Many local residents are juggling two or three jobs just to keep up with bills. Ryan Aroney wants to help.

The longtime United Way of Lorain County marketing and engagement director has been promoted to president and CEO.

He’ll step into the new role Sunday, Dec. 1, filling the shoes of retiring Bill Harper.

A top priority for Aroney, he told the Wellington Kiwanis Club last Thursday, is to make sure people know the nonprofit serves all of Lorain County, not just its two biggest cities.

“We are down here in Wellington. This is important to us. This is one of our main pillars,” he said.

Aroney told Kiwanians that the United Way’s resources are directed to help feed the hungry, get kids ready for preschool and kindergarten, put working moms into high-paying jobs and help struggling families get back on their feet after fires or other disaster strikes.

The agency also advocates for healthier lifestyle choices through collaboratives such as THRIVE! Southern Lorain County, which serves Wellington and surrounding communities. It targets obesity, diabetes, heart disease, smoking and poverty.

The United Way of Lorain County is also examining how to improve transportation. Starting Jan. 1, it will have a full-time worker — Sharon Pearson, who is wrapping up her time as an Oberlin Councilwoman — assigned to coordinate a countywide transportation plan.

Using an Ohio Department of Transportation grant, she will look at public transportation such as busing, but also trails and bike paths.

Aroney is a native of Oberlin and a graduate of the Lorain County JVS, Lorain County Community College and Cleveland State University.

He joined the United Way in 2011 as a development associate and was promoted to marketing and engagement director in 2014.

In the last few years, he’s focused on building partnerships between nonprofits so they’re working together “instead of competing for grant dollars,” he said.

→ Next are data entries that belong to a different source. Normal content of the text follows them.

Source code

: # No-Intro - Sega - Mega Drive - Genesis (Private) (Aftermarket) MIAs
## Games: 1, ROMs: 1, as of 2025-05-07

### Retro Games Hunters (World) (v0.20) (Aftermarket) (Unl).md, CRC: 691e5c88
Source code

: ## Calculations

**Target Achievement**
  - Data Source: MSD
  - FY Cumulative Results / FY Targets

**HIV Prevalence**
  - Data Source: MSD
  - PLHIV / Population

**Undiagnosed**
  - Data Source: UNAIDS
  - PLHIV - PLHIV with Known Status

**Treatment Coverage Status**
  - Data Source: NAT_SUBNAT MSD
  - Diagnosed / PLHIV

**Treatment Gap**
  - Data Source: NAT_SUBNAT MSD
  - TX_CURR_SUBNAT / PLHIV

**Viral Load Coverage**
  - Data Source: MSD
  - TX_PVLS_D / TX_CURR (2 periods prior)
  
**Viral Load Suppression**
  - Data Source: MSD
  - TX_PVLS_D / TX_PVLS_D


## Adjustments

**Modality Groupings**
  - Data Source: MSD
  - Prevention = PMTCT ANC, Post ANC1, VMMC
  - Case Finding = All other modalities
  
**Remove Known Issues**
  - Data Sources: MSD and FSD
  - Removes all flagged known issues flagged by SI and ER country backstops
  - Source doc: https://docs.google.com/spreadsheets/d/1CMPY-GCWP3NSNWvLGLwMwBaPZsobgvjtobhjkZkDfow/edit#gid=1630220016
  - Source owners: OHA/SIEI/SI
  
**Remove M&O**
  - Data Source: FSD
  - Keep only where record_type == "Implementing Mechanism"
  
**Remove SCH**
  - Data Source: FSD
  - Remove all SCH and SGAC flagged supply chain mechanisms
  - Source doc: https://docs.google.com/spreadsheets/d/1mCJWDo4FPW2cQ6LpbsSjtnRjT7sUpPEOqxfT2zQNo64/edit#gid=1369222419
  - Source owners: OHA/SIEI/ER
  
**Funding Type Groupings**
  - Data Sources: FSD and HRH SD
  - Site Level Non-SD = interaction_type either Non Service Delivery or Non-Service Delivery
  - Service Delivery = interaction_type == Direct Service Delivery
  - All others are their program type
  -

Harper retired Nov. 27 after nine years as president of the United Way of Lorain County. He’s spent the last several months getting Aroney ready for the job.

When the transition was announced earlier this year, Aroney called Harper “a trusted friend and mentor who has helped me grow personally and professionally.”

I’m truly honored to take over for Bill and I’m excited for the opportunity to build on his legacy.”